Semiological, or almost entirely?
Mike Harper:
Semiotics, which is clearly older than the semantic web, tells us you can’t always map signs to real world objects. You can do it for things like, say, the Taj Mahal, but not for things like democracy, justice etc. So they map to concepts. Trouble is, you’re talking really about what’s inside someone else’s head. And you can’t really be sure what that is. So, the argument goes, stuff like RDF is just “syntactic sugar". It’s neatly structured but can’t escape the fact that the tags, urns etc have to have an agreed meaning ... I can’t bring myself to agree with this completely.
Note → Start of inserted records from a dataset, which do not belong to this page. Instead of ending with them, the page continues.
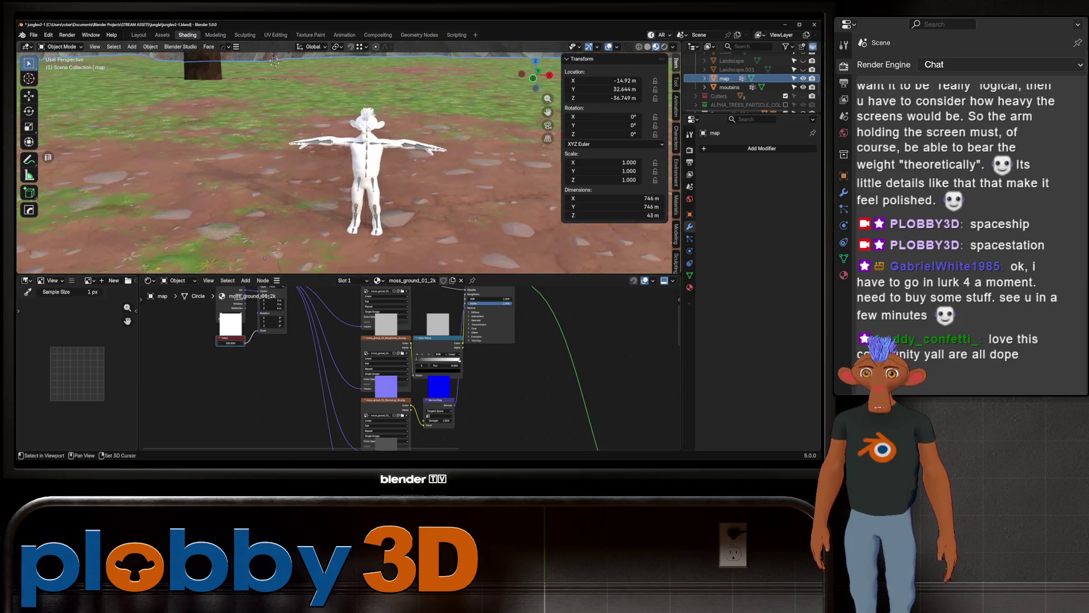
mouse_move(281, 211)
middle_down()
mouse_move(261, 266)
mouse_move(298, 89)
mouse_move(458, 149)
middle_up()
In practice people seem to get by. I think there must be a feedback loop involved. If you interpret a statement about X and act on it, and your interpretation is wrong, and the interpretation matters in this case, something bad will probably happen. You will then revise your understanding of what is meant by X.
This is all good phenomenological stuff - see the Schutz quote above. One of Schutz's great arguments was that there is no definitional God's eye view - there is only human social experience, including the experience of making and using signs.
So surely the semantic web can work in small ways where all parties are agreed on the meaning of the vocabulary.
The trouble is - as Clay pointed out back here - that if you've got that level of agreement among all participants you don't need the semantics. If you're all using the same schema anyway, your respective schemas don't need to describe themselves - and if they do need to describe themselves, there needs to be a common language they can do it in, and hence a higher level of shared context.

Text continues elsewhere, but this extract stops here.